◆ TEXT BLOCK:
The Problem: Legacy Web Tools Don't Understand LLMs
I spent three months last year helping a West Texas transmission operator build an AI system that monitors equipment vendor documentation. They needed to track firmware updates, security bulletins, and compatibility matrices across 47 different vendor portals. Beautiful use case for AI — except none of their existing web scraping tools could feed clean data to their local Ollama deployment.
Traditional scrapers give you HTML soup. Selenium scripts break every time a vendor redesigns their portal. And the commercial "AI-ready web data" platforms? All cloud-only, all sending your vendor credentials and equipment configurations to third-party servers. That's a NERC CIP violation waiting to happen.
The AI-native web stack solves this: tools purpose-built to extract, structure, and vectorize web content for LLM consumption, all running on your own infrastructure. At EthosPower, we deploy five open-source platforms that cover the entire pipeline from browser automation to content publishing. Here's what actually works in regulated energy environments.

◆ WHAT YOU ARE ASKED TO DO:
Do these statements agree with the passage on legacy web tools? Answer yes or no for each, quoting the words that decide it.
1. The operator had to track documentation across 47 vendor portals.
2. The commercial "AI-ready web data" platforms can run on the operator's own servers.
3. EthosPower deploys five open-source platforms.
The lines that follow are from a different source than the passage on legacy web tools.

◆ DATASET EXTRACT:
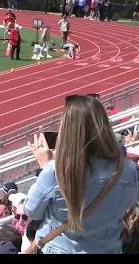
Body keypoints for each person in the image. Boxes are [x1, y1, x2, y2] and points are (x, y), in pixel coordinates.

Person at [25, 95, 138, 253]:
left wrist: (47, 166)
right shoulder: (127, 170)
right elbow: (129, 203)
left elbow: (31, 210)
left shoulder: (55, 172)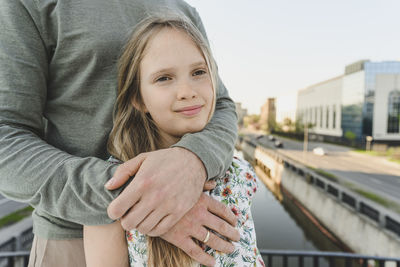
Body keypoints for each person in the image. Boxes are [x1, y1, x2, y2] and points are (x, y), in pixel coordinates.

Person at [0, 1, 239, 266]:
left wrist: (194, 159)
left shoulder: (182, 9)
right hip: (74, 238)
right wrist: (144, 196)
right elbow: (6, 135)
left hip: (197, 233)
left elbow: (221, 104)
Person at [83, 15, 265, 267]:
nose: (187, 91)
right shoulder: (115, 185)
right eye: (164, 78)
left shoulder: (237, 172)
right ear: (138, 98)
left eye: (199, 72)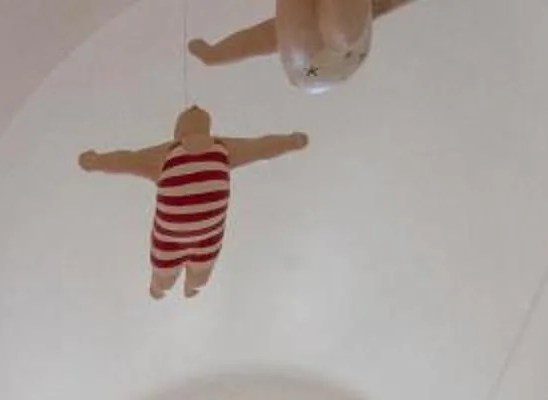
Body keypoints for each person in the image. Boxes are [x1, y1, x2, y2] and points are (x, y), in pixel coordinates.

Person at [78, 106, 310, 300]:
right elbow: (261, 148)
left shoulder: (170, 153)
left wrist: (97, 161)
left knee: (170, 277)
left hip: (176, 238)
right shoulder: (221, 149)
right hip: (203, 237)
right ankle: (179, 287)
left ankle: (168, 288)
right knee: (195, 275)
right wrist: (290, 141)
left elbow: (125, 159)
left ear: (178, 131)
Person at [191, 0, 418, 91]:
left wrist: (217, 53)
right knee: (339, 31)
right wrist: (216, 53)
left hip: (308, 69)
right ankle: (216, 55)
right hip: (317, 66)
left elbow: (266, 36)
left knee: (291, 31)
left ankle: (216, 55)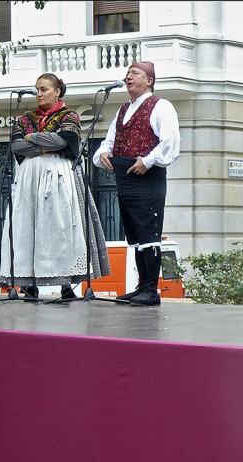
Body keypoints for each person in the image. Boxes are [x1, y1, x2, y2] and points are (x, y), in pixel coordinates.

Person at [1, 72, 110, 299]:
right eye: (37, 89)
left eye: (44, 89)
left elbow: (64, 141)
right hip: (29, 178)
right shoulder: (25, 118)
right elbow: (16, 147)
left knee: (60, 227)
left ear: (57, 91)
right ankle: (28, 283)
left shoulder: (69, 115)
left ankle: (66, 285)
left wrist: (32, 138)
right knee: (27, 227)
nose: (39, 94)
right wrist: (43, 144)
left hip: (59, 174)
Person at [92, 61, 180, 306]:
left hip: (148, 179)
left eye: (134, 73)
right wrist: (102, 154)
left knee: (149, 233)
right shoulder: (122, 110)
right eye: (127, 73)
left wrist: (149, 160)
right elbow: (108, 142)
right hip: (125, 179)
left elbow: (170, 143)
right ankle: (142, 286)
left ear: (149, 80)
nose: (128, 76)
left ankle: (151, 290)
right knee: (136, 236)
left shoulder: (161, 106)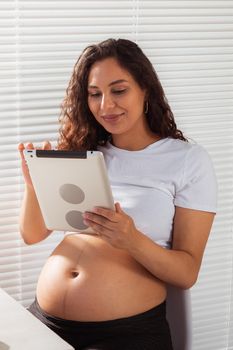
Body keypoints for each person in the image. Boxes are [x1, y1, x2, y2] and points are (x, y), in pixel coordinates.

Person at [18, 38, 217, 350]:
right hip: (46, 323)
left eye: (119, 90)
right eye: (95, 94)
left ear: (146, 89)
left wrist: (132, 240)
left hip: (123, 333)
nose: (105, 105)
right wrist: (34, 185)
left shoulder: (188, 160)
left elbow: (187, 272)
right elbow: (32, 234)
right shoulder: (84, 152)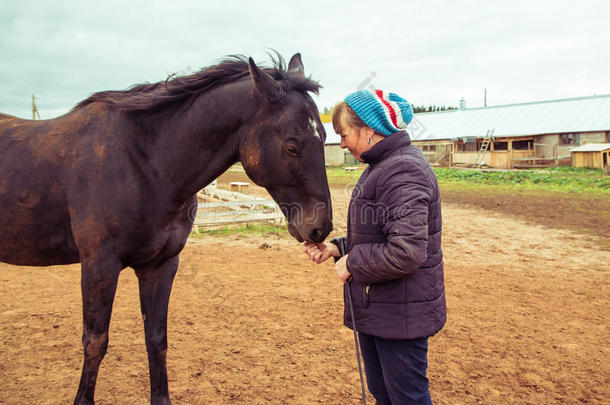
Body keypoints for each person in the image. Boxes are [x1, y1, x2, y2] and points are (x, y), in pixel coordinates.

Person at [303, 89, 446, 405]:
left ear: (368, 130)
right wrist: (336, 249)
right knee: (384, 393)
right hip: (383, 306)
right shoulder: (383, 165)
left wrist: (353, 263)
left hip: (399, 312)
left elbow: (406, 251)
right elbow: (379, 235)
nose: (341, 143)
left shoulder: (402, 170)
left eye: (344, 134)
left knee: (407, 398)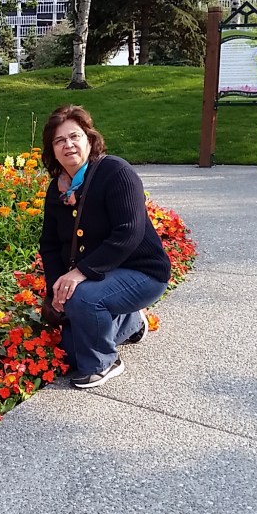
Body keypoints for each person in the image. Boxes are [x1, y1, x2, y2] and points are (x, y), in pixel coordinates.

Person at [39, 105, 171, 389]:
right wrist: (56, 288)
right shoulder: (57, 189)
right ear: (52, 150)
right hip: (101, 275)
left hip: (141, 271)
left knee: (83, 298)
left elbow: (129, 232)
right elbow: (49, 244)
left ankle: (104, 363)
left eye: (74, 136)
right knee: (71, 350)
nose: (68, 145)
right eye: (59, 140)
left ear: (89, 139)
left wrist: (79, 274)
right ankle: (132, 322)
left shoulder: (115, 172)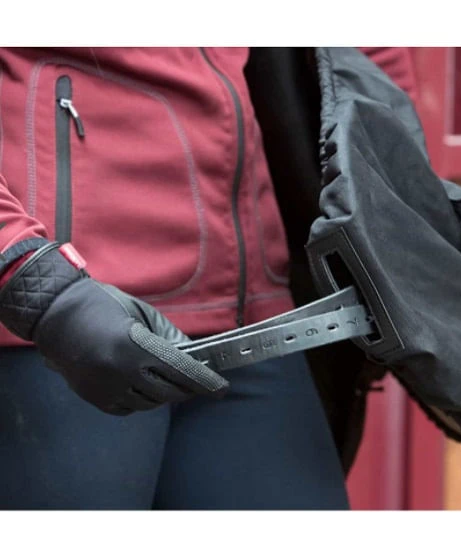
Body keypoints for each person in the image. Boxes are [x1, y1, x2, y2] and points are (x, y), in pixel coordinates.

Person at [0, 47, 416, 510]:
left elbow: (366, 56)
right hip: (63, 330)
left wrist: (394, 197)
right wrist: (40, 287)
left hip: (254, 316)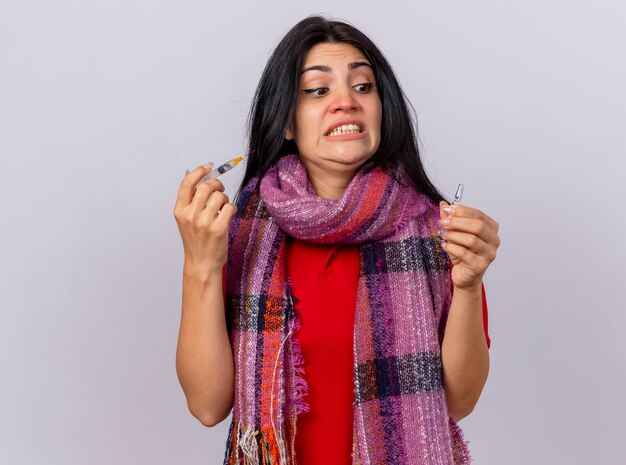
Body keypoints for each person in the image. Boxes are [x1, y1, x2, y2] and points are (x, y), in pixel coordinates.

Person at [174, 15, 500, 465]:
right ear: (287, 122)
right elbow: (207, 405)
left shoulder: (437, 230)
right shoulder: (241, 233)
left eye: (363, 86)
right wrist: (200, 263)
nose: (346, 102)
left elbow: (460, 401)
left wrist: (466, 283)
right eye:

◆ WRITTEN RESPONSE:
1. Yes: "across 47 different vendor portals"
2. No: "All cloud-only, all sending your vendor credentials and equipment configurations to third-party servers"
3. Yes: "we deploy five open-source platforms"